Featured image courtesy of John Jovic.
In May, the Footscray Psychiatric Centre joined 2,300 of Victoria’s most significant places in the Victorian Heritage Register (VHR), following the nomination of the significant Brutalist building by the National Trust.
In February, we appeared at Heritage Council hearing in support of the nomination, alongside community representatives. The Heritage Council heard objections from the Department of Health and Human Services, however we successfully argued that the building has an important role in telling the story of psychiatric care in Victoria, and that it is architecturally significant as an example of Brutalist architecture.
The inclusion in the VHR will not prevent appropriate future change and development. We welcome future initiatives for creative adaptive re-use of the Footscray Psychiatric Centre to accommodate the needs of our community today, while considering and respecting the important historic and architectural significance of the place.

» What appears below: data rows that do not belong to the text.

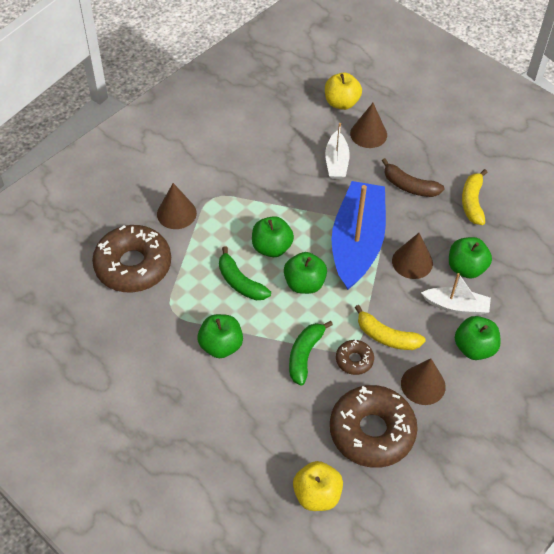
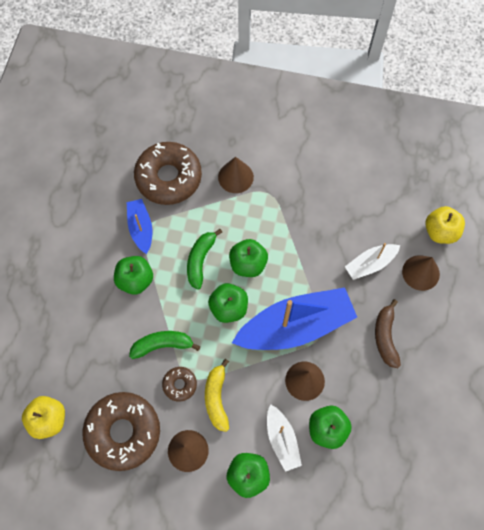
camera: 60 degrees right, 15 degrees up
yellow banana [462,169,488,225] -> none
none -> blue boat [127,199,152,254]

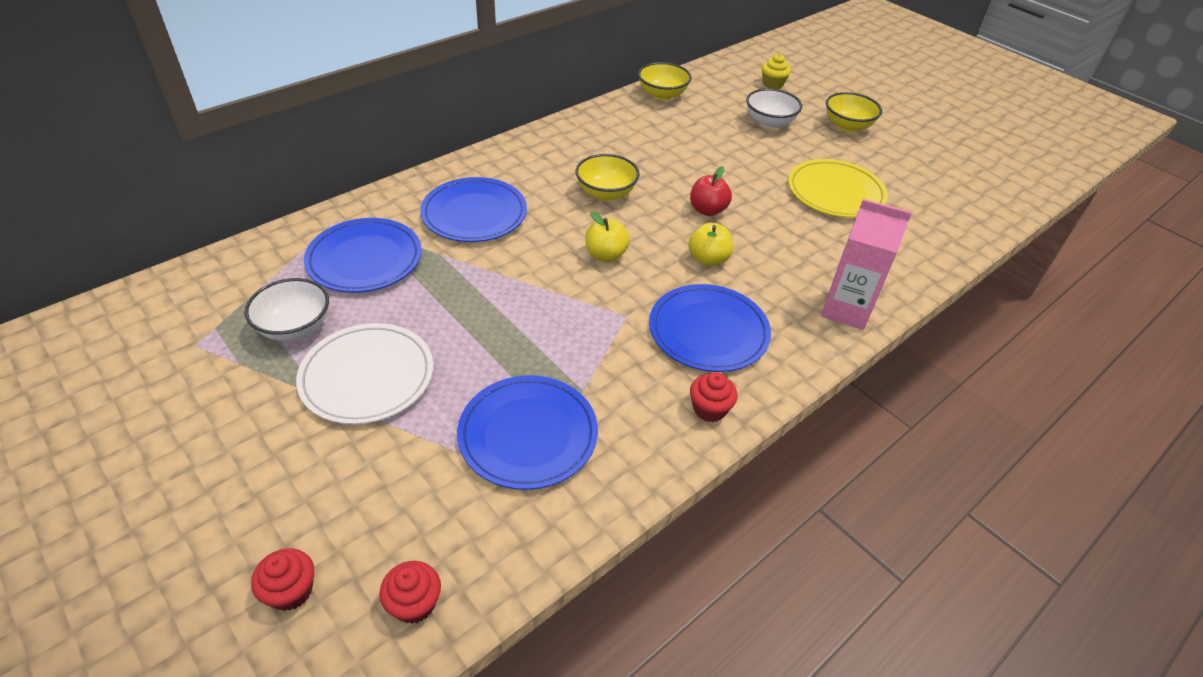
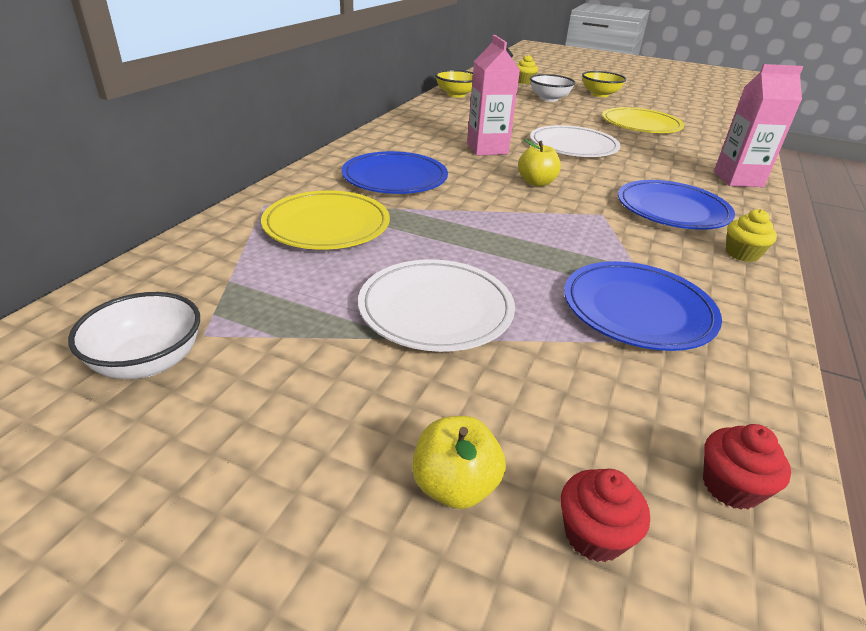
camera: 25 degrees left, 10 degrees down
white bowl [245,278,329,341] -> white bowl moved to [68,292,200,379]
blue plate [304,218,422,293] -> yellow plate [261,190,390,250]
yellow bowl [575,154,640,201] -> pink carton [467,35,520,155]
yellow apple [688,223,733,266] -> yellow apple moved to [412,416,506,509]
red apple [690,166,732,216] -> white plate [530,125,621,157]
red cupcake [690,372,738,422] -> yellow cupcake [726,209,777,262]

Executive Manager Advocacy, Felicity Watson, said “It’s so important that our built heritage reflects the depth and breadth of our social and architectural history. That it not only tells stories of privilege, but stories of the vulnerable and marginalised; challenging histories that we must acknowledge and learn from. Footscray Psychiatric Centre is an important marker of the dramatic changes in psychiatric treatment which happened over the mid-to-late twentieth century. It is a challenging site which has negative associations for many former patients, staff, and locals. But with the site’s eventual redevelopment, we hope a new use can be found for this remarkable building, and that new layers of meaning can be created on the site.”
We are grateful to the support of architectural historian Rohan Storey and community advocate John Jovic who undertook the extensive research that informed the nomination.